First, people love stories about quirky decisions such as a borderline Jeopardy! ruling. The “gangsta” question triggered two reactions: first, a sense that the judges must have overstepped; then a more considered realization that perhaps they hadn’t.

And the conflict uncovered a small but meaningful tinge of cultural appropriation: Stuffy, erudite Jeopardy! usurped a Coolio song and paired it with a 17th-century epic poem, illustrating the glibness of Caucasians’ attempts to demonstrate familiarity with rap culture.

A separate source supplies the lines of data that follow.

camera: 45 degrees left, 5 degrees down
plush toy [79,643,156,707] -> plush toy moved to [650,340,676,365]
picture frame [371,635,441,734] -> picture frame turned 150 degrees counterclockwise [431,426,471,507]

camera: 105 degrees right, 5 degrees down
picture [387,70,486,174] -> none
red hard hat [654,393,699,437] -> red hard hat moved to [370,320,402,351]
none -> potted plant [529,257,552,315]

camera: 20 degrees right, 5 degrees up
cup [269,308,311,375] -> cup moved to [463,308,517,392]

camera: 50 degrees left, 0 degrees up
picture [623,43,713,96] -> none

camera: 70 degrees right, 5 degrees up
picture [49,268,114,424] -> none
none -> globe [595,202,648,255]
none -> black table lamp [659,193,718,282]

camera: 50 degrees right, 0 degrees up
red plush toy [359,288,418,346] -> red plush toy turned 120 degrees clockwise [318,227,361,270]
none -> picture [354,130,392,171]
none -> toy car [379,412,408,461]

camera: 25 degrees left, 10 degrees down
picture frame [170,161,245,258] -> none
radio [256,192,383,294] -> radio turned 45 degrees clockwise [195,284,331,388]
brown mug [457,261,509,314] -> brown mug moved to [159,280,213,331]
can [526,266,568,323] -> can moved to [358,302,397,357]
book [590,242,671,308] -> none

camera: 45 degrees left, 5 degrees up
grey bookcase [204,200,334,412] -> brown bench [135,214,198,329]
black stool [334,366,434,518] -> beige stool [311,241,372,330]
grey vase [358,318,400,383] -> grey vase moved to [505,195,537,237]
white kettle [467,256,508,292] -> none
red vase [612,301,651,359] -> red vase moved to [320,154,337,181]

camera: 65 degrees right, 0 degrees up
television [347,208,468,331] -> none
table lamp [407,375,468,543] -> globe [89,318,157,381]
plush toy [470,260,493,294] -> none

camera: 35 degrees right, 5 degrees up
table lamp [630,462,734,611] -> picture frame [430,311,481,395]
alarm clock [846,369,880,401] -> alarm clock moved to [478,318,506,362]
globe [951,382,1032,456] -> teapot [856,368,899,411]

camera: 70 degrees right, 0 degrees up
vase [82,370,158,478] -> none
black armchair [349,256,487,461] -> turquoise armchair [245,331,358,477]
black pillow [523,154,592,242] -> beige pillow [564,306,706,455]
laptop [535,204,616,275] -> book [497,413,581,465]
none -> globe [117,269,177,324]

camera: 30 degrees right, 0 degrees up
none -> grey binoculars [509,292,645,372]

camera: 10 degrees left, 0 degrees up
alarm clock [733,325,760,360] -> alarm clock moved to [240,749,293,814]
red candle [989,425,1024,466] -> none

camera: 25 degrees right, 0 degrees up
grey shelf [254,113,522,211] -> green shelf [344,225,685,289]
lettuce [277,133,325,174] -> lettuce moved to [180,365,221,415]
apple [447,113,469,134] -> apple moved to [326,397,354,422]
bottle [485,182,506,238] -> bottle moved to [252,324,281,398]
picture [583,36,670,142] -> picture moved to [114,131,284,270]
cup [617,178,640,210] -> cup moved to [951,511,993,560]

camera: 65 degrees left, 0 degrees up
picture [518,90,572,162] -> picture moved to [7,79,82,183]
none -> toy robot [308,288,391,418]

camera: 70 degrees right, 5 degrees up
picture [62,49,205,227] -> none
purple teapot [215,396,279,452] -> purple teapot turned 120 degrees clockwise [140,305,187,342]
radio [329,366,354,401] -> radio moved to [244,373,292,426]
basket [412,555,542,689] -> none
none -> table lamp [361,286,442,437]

On the Lexicon Valley podcast inspired by Spicher, host and linguist John McWhorter explored the way words like “gangster” can evolve into “gangsta.” “Fellow,” for example, takes a friendlier tone when pronounced “fella” and becomes a thoroughly distinct term with its own pronunciation, spelling, and definition. “The casual word, the colloquial word, the cutesy word can almost become a new word,” McWhorter argued — a word that no one would mistake for the original. A gangster robs a bank with a Tommy gun in the 1940s. Coolio sang about a gangsta.

After the podcast, McWhorter reached out to Spicher on Twitter, telling him that despite his lexical analysis, he thought Spicher’s answer should have been ruled correct. Coolio, too, said he would have accepted Spicher’s answer, though he had a teaching moment on the celebrity news site TMZ: “Let me explain something to you — and this is for white people: The er will always get you in trouble. Never use the er if you don’t have to use it.”

Spicher’s winning streak ended the following night when he missed the Final Jeopardy question, but his reputation has outlasted his run. “Of all the ways I expected to become famous on the internet,” he says, chuckling, “this was definitely not on the list.”